**KETENTUAN TUGAS:**
Tuliskan lanjutan berita tentang vonis tiga dokter dalam perkara korupsi alat kesehatan di RSUD Arifin Achmad, Pekanbaru, dimulai sesudah kalimat terakhirnya.

**TEKS YANG DIBERIKAN:**
PEKANBARU - Tiga orang Dokter berstatus ASN dinyatakan bersalah dan divonis ringan dalam sidang putusan perkara korupsi Alat Kesehatan (Alkes) di RSUD Arifin Achmad, Pekanbaru, Riau. Ketiga orang dokter tersebut adalah, dr. Kuswan Ambar Pamungkas, dr. Welly Zulfikar dan drg. Masrial. Ketiganya dijerat Pasal 3 Jo Pasal 18 ayat 1 huruf b Undang-undang (UU) Nomor 31 tahun 1999 sebagaimana diubah dan ditambah dengan UU Nomor 20 tahun 2001 tentang pemberantasan tindak pidana korupsi, Jo Pasal 55 ayat (1) ke-1 Jo Pasal 64 KUHP.

"Menyatakan terdakwa Welly Zulfikar terbukti bersalah melakukan tindak pidana korupsi. Menjatuhkan hukuman penjara selama 1 tahun 8 bulan," ujar majelis hakim yang diketuai Saut Maruli Pasaribu, Kamis (02/05/2019).

Sementara terdakwa Masrial divonis hukuman penjara 1 tahun 4 bulan dan Kuswan Ambar Pamungkas divonis 1 tahun penjara. Hakim sempat berbeda pendapat (Dissenting opinion) saat menjatuhkan vonis terhadap Kuswan.

"Satu hakim menyatakan terdakwa Kuswan tidak bersalah dan membebaskan terdakwa sedangkan dua hakim lain berpendapat berbeda. Kami memutuskan berdasarkan suara mayorias," Sebut Saut.

Tidak hanya hukuman penjara, ketiga orang dokter juga dihukum membayar denda subsider penjara. Besarannya, Rp132 juta atau subsider 6 bulan untuk Welly, Rp120 juta subsider 6 bulan penjara untuk Masrial dan Rp50 juta subsider 3 bulan kurungan untuk Kuswan.

**DATA YANG DISEDIAKAN:**
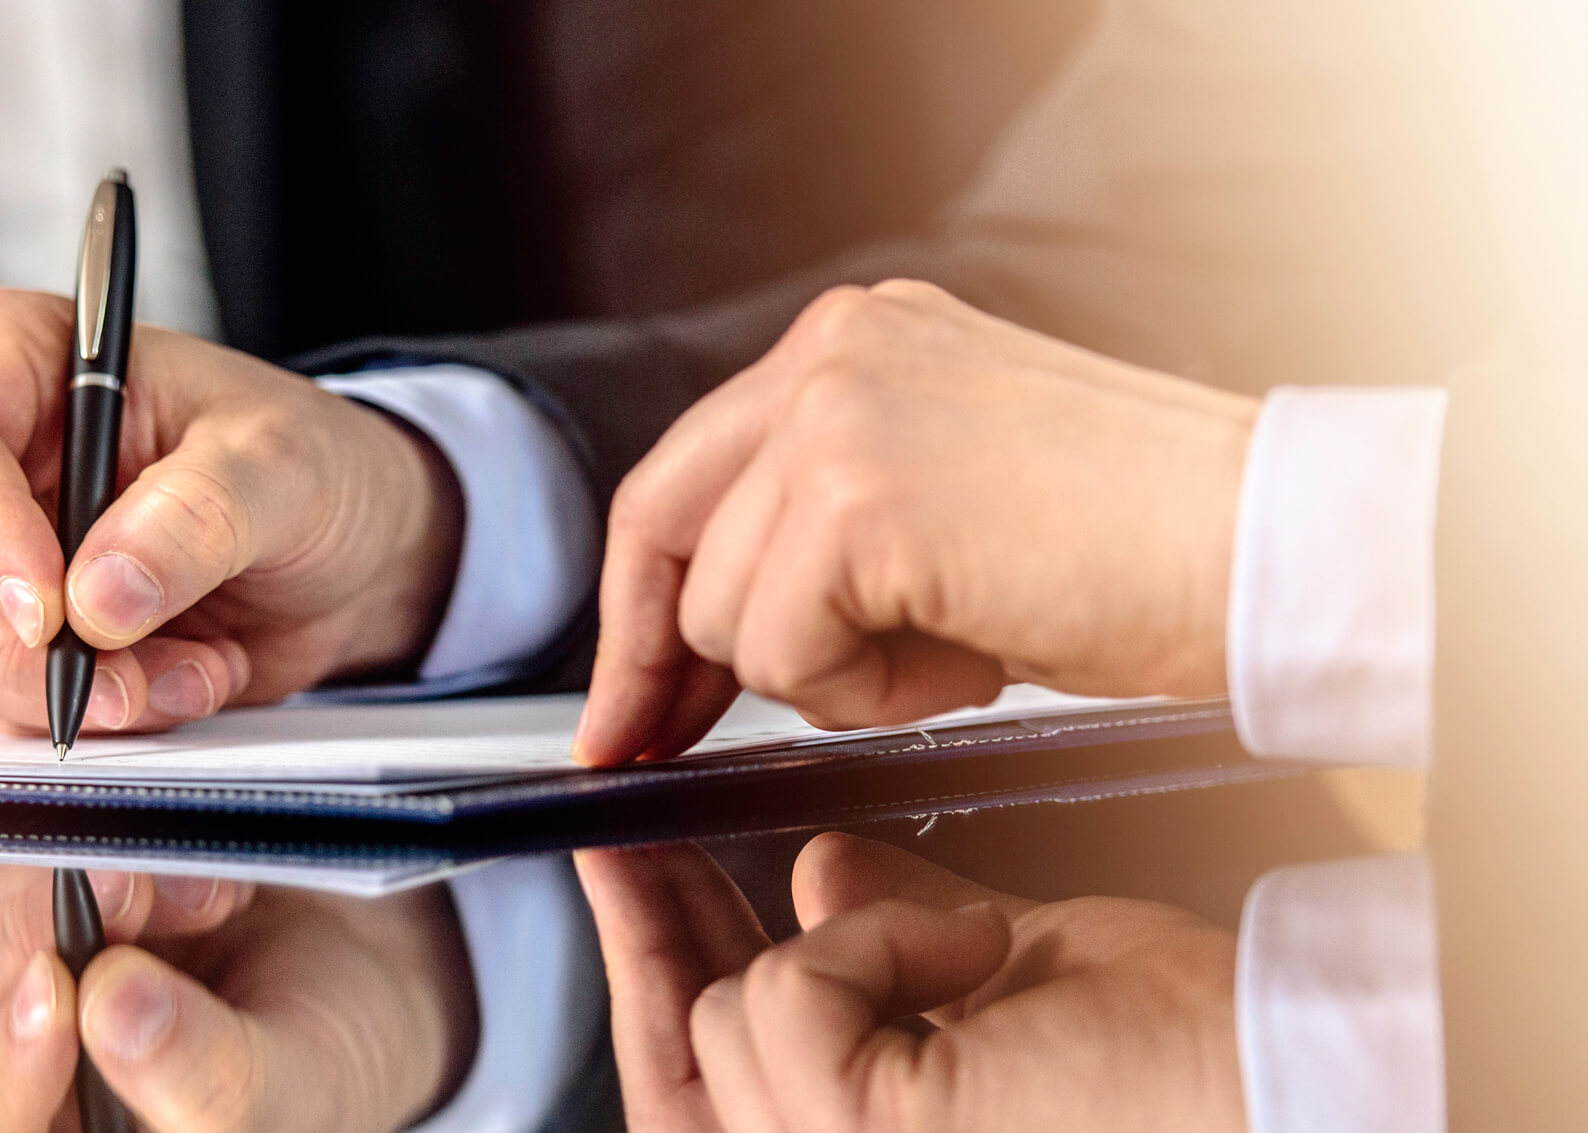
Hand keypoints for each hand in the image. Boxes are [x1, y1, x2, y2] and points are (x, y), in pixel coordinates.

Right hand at [0, 288, 460, 733]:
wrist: (356, 554)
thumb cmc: (310, 464)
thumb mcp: (279, 465)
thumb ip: (195, 517)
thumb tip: (99, 595)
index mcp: (24, 359)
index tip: (47, 609)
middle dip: (24, 646)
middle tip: (127, 679)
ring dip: (73, 690)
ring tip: (191, 670)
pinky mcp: (17, 635)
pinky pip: (6, 702)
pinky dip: (97, 716)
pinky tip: (180, 682)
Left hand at [0, 866, 475, 1131]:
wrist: (344, 987)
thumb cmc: (318, 1066)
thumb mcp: (293, 1086)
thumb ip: (205, 1072)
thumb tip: (106, 1007)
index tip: (56, 989)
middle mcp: (12, 1104)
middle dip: (25, 953)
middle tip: (130, 890)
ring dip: (47, 895)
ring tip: (175, 883)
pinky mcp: (0, 938)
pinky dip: (54, 854)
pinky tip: (148, 862)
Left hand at [576, 280, 1257, 762]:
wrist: (1274, 543)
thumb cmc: (1143, 544)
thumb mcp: (951, 495)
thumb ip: (832, 520)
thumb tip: (728, 626)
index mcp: (854, 337)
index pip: (689, 470)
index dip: (642, 595)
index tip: (627, 690)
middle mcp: (830, 351)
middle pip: (661, 525)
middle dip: (648, 658)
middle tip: (641, 746)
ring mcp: (834, 416)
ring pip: (730, 614)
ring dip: (830, 676)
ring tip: (962, 649)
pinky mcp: (853, 499)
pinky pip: (785, 654)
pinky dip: (867, 695)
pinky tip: (974, 655)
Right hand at [578, 833, 1242, 1132]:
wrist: (1295, 1083)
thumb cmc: (1191, 1065)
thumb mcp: (1009, 983)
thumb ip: (888, 942)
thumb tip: (814, 873)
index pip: (705, 1085)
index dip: (656, 974)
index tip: (634, 872)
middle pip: (683, 1070)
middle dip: (658, 932)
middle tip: (641, 835)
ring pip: (726, 1021)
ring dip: (830, 945)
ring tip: (955, 942)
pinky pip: (791, 994)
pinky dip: (869, 940)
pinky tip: (968, 946)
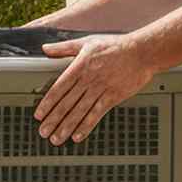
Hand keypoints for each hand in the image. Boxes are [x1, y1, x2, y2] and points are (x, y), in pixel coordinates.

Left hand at [36, 34, 160, 144]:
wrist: (141, 52)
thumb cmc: (115, 46)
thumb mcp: (87, 42)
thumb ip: (64, 47)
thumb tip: (46, 49)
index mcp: (79, 66)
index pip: (59, 88)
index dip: (47, 103)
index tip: (39, 115)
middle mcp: (88, 80)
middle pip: (67, 103)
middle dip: (53, 119)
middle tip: (43, 132)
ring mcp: (101, 89)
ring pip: (80, 111)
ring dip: (66, 126)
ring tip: (57, 138)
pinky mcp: (113, 97)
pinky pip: (97, 114)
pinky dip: (86, 126)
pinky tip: (78, 136)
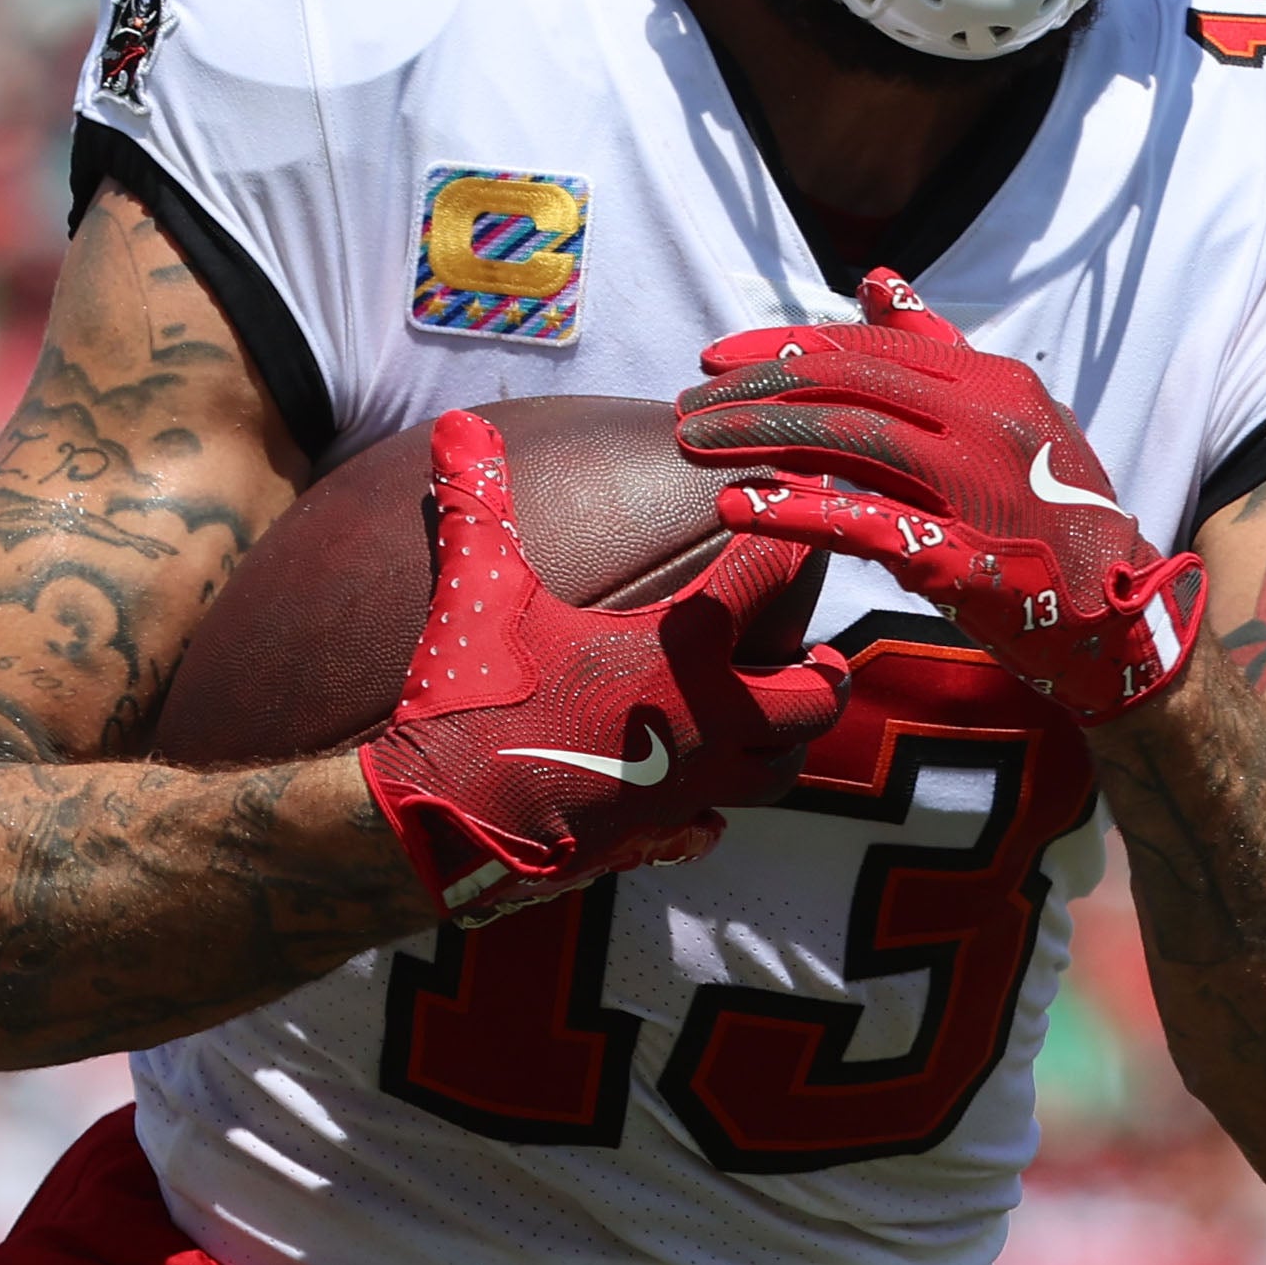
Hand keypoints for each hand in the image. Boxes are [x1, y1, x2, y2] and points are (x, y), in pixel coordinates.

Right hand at [356, 411, 849, 910]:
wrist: (442, 825)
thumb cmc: (473, 701)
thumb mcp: (478, 588)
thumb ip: (480, 501)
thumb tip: (460, 426)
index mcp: (681, 656)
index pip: (767, 579)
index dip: (789, 540)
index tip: (804, 510)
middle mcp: (705, 726)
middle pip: (812, 701)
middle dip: (822, 672)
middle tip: (817, 650)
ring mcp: (685, 789)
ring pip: (775, 773)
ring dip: (783, 741)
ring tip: (772, 715)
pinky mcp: (651, 838)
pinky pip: (708, 827)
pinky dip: (714, 812)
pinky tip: (701, 801)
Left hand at [677, 269, 1205, 725]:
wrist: (1126, 617)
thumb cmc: (1058, 517)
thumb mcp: (1015, 418)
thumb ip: (941, 351)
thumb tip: (876, 282)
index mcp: (994, 382)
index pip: (869, 345)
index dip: (783, 346)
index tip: (717, 360)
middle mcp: (990, 420)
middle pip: (849, 383)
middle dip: (756, 389)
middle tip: (690, 405)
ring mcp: (982, 487)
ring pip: (849, 439)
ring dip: (760, 438)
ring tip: (696, 446)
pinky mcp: (967, 559)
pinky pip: (867, 525)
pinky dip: (795, 512)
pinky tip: (737, 509)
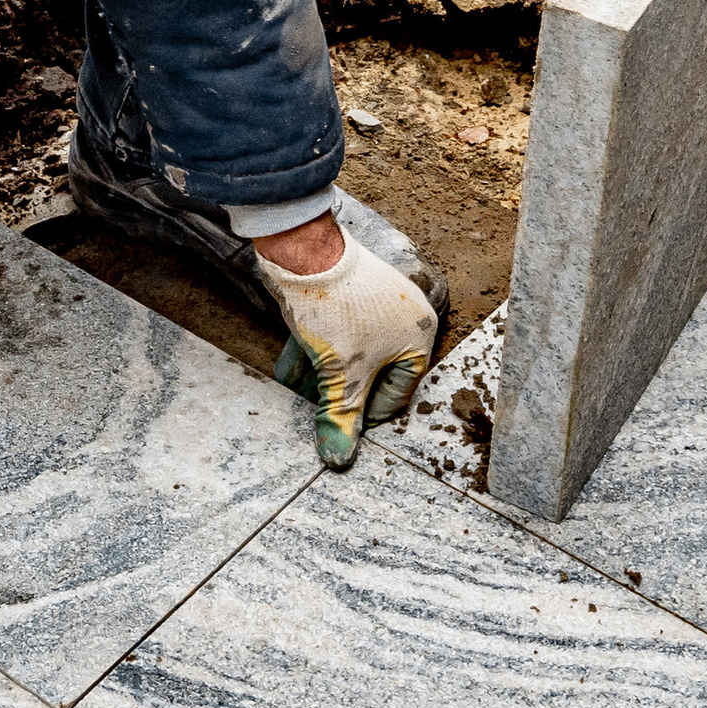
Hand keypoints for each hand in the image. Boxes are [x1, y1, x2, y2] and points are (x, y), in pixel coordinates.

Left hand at [255, 230, 435, 470]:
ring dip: (323, 377)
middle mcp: (403, 318)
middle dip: (340, 395)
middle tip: (317, 414)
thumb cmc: (336, 307)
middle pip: (371, 372)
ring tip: (298, 395)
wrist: (304, 249)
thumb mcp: (340, 372)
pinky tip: (289, 372)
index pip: (397, 393)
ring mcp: (374, 302)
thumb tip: (339, 458)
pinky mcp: (347, 292)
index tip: (342, 431)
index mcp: (417, 336)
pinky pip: (336, 332)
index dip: (366, 415)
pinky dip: (315, 353)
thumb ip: (341, 416)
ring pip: (350, 352)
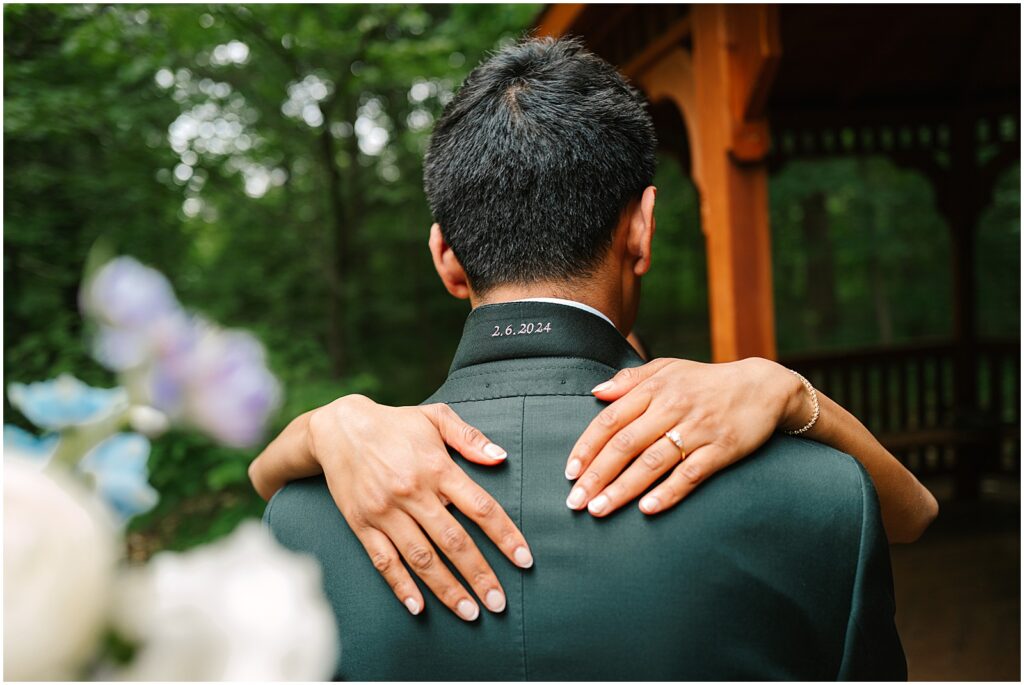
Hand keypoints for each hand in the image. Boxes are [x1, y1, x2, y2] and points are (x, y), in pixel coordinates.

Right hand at [306, 395, 532, 620]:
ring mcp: (385, 512)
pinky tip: (418, 607)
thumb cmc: (394, 423)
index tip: (524, 560)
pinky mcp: (362, 524)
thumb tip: (501, 458)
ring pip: (421, 558)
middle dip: (479, 575)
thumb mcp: (435, 417)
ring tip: (469, 612)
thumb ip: (470, 437)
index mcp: (436, 467)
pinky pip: (384, 561)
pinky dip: (401, 586)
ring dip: (447, 589)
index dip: (505, 536)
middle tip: (499, 603)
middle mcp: (412, 493)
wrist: (338, 428)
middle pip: (453, 541)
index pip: (480, 507)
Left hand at [564, 357, 807, 516]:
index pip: (611, 419)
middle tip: (575, 501)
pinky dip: (669, 492)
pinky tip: (647, 509)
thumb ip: (629, 380)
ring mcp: (698, 429)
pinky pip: (691, 473)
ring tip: (599, 509)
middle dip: (597, 475)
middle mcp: (672, 407)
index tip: (569, 472)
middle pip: (626, 444)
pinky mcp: (722, 449)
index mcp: (655, 388)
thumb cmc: (706, 381)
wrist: (763, 387)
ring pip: (653, 462)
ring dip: (623, 488)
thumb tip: (595, 393)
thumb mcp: (668, 369)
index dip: (587, 447)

**JAWABAN:**
"Satu bulan setelah putusan inkrah harta benda terdakwa disita dan dilelang mengganti kerugian negara. Jika tidak, dapat diganti hukuman 6 bulan penjara," kata Saut.
Vonis tersebut, lebih ringan dari tuntutan Jaksa sebelumnya yakni; 1 tahun dan 8 bulan dan denda sebesar Rp50 juta subsider 6 bulan kurungan untuk Kuswan, 2 tahun kurungan, denda Rp50 juta subsider 6 bulan kurungan dan tambahan pidana berupa membayar uang pengganti sebesar Rp131.717.303 subsider 1 tahun kurungan untuk Marsial, dab 2,5 tahun serta denda Rp50 juta subsider 6 bulan dan uang pengganti kerugian negara sebesar Rp213.181.975 subsider 1 tahun dan 3 bulan kurungan untuk Welly.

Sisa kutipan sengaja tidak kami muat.